* _Yapacaklarınız_
[A] Şu ifadelerin her biri alıntıyla uyuşuyor mu, evet ya da hayır diye cevaplayın ve kararı belirleyen sözleri alıntıdan tırnak içinde aktarın: (i) Eşin annesiyle evlenme yasağı, cinsî temas olmasa da geçerlidir. (ii) Taraflar isterse üvey anayla evlenmek serbesttir. (iii) İslâm'a göre toplumun çekirdeği bireydir.
[B] Alıntıda "6. Başkalarının nikâhı" ile "yasak olduğu bildirilmiştir." arasındaki kısmı, ikisi de dahil, "âyette" yerine "ayette" koyarak yeniden yazın.
[C] Alıntıya göre bazı aile fertlerinin birlikteliğini sınırlamak yerine aralarında evlenme neden yasaklanmıştır? Bir ila üç cümleyle açıklayın.

**** Verilen alıntı ****

4. Belli derecedeki süt yakınları. Bir çocuk bir kadından süt emince kadın sütannesi, kadının kocası sütbabası olur ve 1, 2, 3. maddelerde sayılan soy hısımları düzeyindeki süt hısımları ile evlenemez. İslâm âlimlerinin çoğunluğuna göre eşinin süt usulü ve fürûu ile, süt usulünün ve fürûnun eşleri de bu kapsamdadır.

5. Belli derecedeki sıhri yakınlar. Evlenme ile oluşan hısımlık (musâhere, kayın hısımlığı) sebebiyle yasaklananlar ikiye ayrılmaktadır: a) Devamlı haram olanlar. Cinsî temas yapılmamış olsa dahi nikâh yapılan zevcenin annesi (kayınvâlide) ve onun annesi... Nikâhtan sonra cinsî temas da yapılmış olan zevcenin –daha önceki kocasından olma– kızları ve bunların kızları... Oğulların ve torunların eşleri (gelinler) ve babaların eşleri (üvey anneler). b) Geçici olarak haram olanlar. Zevcenin belli derecedeki yakınlarını ikinci eş olarak almak. Bu yakınlığın sınırı şöyle tesbit edilmiştir: Zevcenin yakını olan kadının erkek olduğu var sayıldığında birbiriyle evlenmeleri –akrabalık dolayısıyla– câiz değilse bu iki kadını bir arada nikâhlamak da câiz değildir.

6. Başkalarının nikâhı altında bulunan (fiilen ayrı yaşasalar bile kocala-rının veya hakemlerin ve hâkimin boşamadığı, ayırmadığı) kadınlar.

19. âyette kadınlara zorla vâris olmak yasaklanırken babaların eşleriyle (üvey analar) –onlar istemediği halde– evlenmek de yasaklanmıştı. Bu âyette konuya açıklık getirilmiş ve taraflar istese bile üvey analarla evlenmenin yasak olduğu bildirilmiştir.

Akrabalığın ve hısımlığın evlenmeye engel olması kaide olarak bütün dinlerde, hukuk ve ahlâk sistemlerinde vardır. Sınırların geniş veya dar tutulması bu sistemlerin oturduğu temel inanca, felsefeye, sistemin insan fıtratı ve tabiatıyla ilişkisine, fuhuş anlayışına ve aileye verdiği öneme bağlı olmuştur. İslâm’a göre cemiyetin çekirdeği ailedir, bu sebeple ailenin ilgi ve dayanışma açısından geniş tutulması öngörülmüştür. Bu geniş aile çerçevesi içinde bir kısım fertlerin birbiriyle ilişkisi ve birlikteliği daha çok olacaktır. Farklı cinsten iki ferdin çeşitli durumlarda bir arada olmaları şehvet içgüdüsünün harekete geçmesine, meşrû olmayan cinsî ilişkilerin vukuuna sebep olabilecektir. Bu olumsuz gelişmeyi engellemek üzere –aile fertlerinin birlikteliğini sınırlamak yerine– cinsî ilişkinin evlenmek suretiyle olması dahi yasaklanmış; böylece birbirlerine, geleceğe yönelik, muhtemel karı-koca olarak bakmaları ihtimali de ortadan kaldırılmıştır.

**** Verilen bilgiler ****

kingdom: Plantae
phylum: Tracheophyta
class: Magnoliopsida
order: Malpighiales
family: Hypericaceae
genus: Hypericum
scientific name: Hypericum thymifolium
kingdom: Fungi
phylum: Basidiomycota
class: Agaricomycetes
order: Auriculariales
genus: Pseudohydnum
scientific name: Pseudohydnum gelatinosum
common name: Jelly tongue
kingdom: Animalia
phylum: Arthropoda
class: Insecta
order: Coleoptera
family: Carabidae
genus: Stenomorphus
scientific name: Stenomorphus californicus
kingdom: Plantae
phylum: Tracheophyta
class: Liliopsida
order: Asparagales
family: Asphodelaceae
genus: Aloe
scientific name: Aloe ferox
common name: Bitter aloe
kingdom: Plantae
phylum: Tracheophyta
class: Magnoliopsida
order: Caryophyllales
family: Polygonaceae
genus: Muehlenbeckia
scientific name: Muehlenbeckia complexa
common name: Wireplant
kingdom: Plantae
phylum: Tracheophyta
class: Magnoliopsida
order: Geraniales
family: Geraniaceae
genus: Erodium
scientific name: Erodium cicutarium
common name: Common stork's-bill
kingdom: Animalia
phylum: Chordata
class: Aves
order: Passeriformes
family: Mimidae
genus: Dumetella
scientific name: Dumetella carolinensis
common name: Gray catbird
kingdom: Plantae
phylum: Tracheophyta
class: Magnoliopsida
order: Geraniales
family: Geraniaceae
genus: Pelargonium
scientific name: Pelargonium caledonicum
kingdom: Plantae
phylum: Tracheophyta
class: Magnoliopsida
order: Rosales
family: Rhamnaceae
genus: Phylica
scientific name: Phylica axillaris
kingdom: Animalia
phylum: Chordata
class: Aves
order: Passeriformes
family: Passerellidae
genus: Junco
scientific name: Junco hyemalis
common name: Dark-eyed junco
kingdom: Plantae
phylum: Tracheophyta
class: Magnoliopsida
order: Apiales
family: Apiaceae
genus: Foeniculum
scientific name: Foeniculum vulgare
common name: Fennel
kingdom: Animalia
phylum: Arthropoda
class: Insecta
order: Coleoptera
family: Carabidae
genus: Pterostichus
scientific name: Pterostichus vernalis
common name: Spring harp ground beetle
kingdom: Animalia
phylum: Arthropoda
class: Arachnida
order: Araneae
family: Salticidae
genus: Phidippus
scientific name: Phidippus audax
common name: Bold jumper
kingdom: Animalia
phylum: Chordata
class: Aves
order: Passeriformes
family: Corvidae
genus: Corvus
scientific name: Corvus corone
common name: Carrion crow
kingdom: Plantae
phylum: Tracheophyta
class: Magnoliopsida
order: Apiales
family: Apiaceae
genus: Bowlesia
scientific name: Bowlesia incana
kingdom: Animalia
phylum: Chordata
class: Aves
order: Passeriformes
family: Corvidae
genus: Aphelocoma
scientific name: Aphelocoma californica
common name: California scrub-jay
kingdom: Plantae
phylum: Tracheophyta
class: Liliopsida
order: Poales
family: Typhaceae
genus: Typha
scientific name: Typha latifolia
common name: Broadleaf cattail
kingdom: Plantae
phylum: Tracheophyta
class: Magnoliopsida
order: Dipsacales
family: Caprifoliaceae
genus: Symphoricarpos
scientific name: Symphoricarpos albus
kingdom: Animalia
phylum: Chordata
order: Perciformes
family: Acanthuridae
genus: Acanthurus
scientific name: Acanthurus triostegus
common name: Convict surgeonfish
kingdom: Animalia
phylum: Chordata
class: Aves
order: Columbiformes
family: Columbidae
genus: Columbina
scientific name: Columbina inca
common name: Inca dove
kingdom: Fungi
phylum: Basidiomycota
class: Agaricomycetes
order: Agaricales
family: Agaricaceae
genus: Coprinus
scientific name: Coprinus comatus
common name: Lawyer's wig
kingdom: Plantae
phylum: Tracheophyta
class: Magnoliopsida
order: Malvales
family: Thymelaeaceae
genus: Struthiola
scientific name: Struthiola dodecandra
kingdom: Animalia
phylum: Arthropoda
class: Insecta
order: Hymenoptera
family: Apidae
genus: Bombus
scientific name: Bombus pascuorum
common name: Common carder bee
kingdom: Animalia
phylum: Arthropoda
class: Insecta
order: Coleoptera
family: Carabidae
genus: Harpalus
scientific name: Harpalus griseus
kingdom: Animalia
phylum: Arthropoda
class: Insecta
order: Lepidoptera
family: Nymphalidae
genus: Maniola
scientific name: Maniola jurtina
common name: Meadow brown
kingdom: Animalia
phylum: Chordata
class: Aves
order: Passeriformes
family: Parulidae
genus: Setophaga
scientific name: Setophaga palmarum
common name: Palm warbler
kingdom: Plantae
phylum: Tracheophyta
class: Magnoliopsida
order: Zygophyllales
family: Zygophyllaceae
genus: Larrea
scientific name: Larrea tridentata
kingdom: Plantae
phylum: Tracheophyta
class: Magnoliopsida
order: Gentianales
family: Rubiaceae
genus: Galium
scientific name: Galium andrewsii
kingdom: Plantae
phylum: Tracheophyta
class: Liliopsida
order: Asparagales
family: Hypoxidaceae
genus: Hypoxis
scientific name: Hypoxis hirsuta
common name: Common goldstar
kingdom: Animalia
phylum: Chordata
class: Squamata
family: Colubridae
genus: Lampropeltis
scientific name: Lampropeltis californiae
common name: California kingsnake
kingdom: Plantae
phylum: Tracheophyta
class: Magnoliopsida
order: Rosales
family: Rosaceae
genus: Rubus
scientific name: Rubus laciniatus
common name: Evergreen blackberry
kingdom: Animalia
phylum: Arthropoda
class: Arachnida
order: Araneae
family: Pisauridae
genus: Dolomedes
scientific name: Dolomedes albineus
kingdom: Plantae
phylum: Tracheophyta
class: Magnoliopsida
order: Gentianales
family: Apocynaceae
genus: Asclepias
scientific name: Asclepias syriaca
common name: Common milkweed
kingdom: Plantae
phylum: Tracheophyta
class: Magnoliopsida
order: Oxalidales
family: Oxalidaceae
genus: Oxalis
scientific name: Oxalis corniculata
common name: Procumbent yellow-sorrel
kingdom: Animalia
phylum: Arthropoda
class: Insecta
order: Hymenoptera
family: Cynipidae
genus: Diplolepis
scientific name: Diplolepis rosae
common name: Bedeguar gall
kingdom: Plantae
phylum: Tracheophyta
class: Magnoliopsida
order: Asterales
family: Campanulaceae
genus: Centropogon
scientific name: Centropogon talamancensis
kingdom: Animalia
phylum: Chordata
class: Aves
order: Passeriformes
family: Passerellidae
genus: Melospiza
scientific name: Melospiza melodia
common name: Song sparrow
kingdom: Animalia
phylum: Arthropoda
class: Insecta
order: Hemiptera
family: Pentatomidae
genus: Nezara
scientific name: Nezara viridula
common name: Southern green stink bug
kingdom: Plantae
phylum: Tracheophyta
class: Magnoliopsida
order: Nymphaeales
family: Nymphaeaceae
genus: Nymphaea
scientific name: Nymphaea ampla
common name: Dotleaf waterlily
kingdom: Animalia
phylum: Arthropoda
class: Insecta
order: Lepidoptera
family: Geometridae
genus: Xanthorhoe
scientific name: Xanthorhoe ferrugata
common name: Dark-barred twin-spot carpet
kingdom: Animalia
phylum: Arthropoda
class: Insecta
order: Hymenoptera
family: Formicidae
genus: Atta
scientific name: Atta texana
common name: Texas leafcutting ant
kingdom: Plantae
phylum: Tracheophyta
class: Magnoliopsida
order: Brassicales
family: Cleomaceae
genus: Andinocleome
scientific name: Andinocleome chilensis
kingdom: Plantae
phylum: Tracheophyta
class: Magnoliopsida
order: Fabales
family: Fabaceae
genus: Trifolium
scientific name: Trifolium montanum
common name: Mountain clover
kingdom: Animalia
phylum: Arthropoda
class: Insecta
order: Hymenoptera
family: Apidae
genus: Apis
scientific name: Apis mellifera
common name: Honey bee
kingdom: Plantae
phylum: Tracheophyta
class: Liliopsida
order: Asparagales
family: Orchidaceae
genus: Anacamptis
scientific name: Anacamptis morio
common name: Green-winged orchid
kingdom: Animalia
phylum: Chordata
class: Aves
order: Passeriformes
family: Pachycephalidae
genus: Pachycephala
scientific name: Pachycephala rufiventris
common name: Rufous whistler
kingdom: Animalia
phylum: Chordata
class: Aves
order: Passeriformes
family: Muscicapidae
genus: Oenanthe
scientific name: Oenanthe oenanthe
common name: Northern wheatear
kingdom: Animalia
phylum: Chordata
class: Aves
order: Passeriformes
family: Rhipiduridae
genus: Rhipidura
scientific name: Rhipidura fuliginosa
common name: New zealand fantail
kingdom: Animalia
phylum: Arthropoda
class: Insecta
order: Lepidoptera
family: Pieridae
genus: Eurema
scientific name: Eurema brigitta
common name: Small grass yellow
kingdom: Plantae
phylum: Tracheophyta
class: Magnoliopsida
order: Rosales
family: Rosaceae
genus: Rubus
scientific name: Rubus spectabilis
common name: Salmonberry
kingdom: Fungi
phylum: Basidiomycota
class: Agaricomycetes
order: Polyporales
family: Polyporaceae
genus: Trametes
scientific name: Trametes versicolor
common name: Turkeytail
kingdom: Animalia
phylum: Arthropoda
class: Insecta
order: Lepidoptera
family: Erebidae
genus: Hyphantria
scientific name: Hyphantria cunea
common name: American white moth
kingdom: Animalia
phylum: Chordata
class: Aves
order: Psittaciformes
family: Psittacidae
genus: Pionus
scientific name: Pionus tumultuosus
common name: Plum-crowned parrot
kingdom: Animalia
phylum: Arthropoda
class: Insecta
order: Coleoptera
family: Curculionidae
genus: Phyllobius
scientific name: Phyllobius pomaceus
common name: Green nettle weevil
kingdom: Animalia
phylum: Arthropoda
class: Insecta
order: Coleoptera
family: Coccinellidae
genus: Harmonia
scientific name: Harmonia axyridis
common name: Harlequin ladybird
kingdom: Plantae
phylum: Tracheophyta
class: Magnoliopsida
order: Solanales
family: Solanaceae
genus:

****

* _Beklenen sonuçlar_
[A]
(i) Evet: "Cinsî temas yapılmamış olsa dahi nikâh yapılan zevcenin annesi (kayınvâlide)"
(ii) Hayır: "taraflar istese bile üvey analarla evlenmenin yasak olduğu bildirilmiştir"
(iii) Hayır: "İslâm’a göre cemiyetin çekirdeği ailedir"

[B]
6. Başkalarının nikâhı altında bulunan (fiilen ayrı yaşasalar bile kocala-rının veya hakemlerin ve hâkimin boşamadığı, ayırmadığı) kadınlar.

19. ayette kadınlara zorla vâris olmak yasaklanırken babaların eşleriyle (üvey analar) –onlar istemediği halde– evlenmek de yasaklanmıştı. Bu ayette konuya açıklık getirilmiş ve taraflar istese bile üvey analarla evlenmenin yasak olduğu bildirilmiştir.

[C] İslâm aileyi geniş tuttuğu için bazı fertler sık sık bir arada bulunur. Bu durum şehvet içgüdüsünü harekete geçirip meşrû olmayan ilişkilere yol açabilir. Bunu önlemek için evlenme de yasaklanmış ve böylece bu kişilerin birbirine muhtemel karı-koca olarak bakma ihtimali ortadan kaldırılmıştır.